Internet Explorer 8 was also released in beta mode recently. We found it pretty humorous that sites like ibm.com, adobe.com and even microsoft.com don't display correctly in it. It makes you wonder why Microsoft even released it before looking into these issues. IE8 was allegedly supposed to conform strictly to W3C standards, but so far they seem to have little success.

Gaining a perception of what internet tastes are like in specific is a function of several factors, like geographic region, perceived age range of target audience, perceived professional status, and industry. For instance, one of our clients has been tracking their site statistics for 5 months now, and the results are overwhelmingly in favor of Internet Explorer, with IE6 and 7 fighting it out.

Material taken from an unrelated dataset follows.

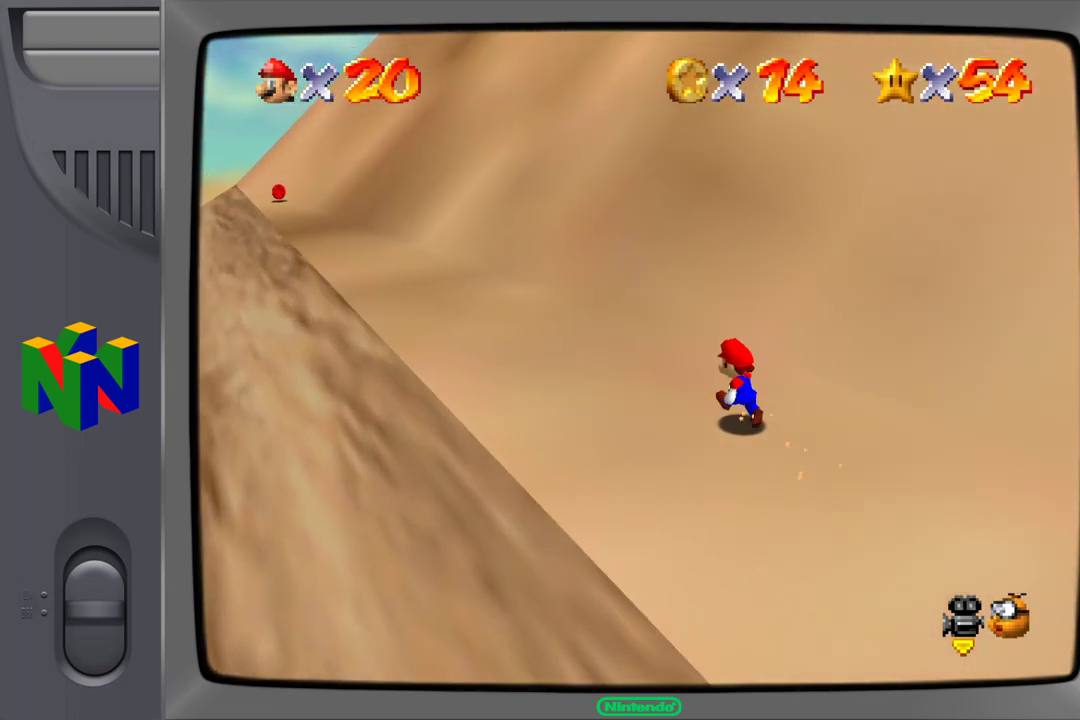
{"dt_ms": 500, "buttons": [], "left_stick": "left", "events": [[467, "left_stick", "left"]]}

Cross-browser compatibility is becoming an ever more important issue as Firefox takes an ever-greater piece of the browser market share. When FF was 5% of the population, you could mostly design for IE and not worry about anyone else, but now that FF is over 50% of the market in some regions of the economy, the game has definitely changed. Groups like W3C are trying to establish best practices standards that they hope all browser producers will adhere to.

Note that the cross-browser issue is not just an important one for how the page looks, but also for how it functions. Technologies like Javascript are putting more and more intelligence in code that is directly downloaded onto the browser, and so naturally there are some differences between how Microsoft chooses to render it and how Mozilla (FF's creators) choose. There are also attempts by Javascript framework developers, like JQuery and YUI (developed and maintained by Yahoo!), to create cross-browser functional solutions so that the page functions as expected on every browser. You'll notice, if you read the Chrome comic, that Google has taken an entirely new, out-of-the-box approach to handling browser processes, and while this presents new opportunities, it will also create new challenges for developers as they try to get everything to work correctly in everyone's browser of choice.

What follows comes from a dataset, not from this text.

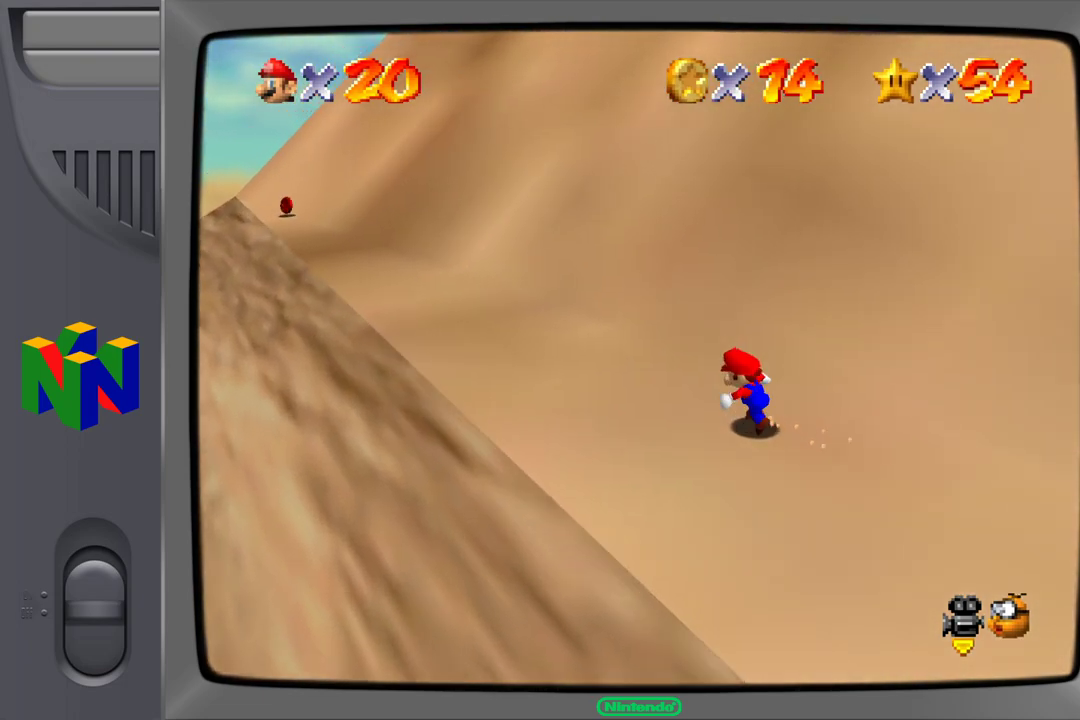
{"dt_ms": 500, "buttons": [], "left_stick": "up-left", "events": [[350, "left_stick", "up-left"]]}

As to web pages looking different on different operating systems, the area where this is most prevalent is in character sets, in my experience anyway. The original character set that most computers for the last 20 years have used is called ASCII, which basically comprises the US letters and numbers, punctuation, and simple formatting characters, like borders, arrows, etc. These only required an 8-bit storage container to carry the necessary data. Over the years though, as the international community has become increasingly connected to the internet, foreign character sets have required more storage for more characters, 8, 16, or even 32 bits' worth of storage. The group most actively setting standards for this technology is called Unicode. Windows went Unicode with the release of Windows 2000, and Unix systems have been Unicode for longer than that, I think. Most of the operating systems discrepancies I have seen have dealt with differences in rendering characters, or an inability to print characters created in one operating system on another one.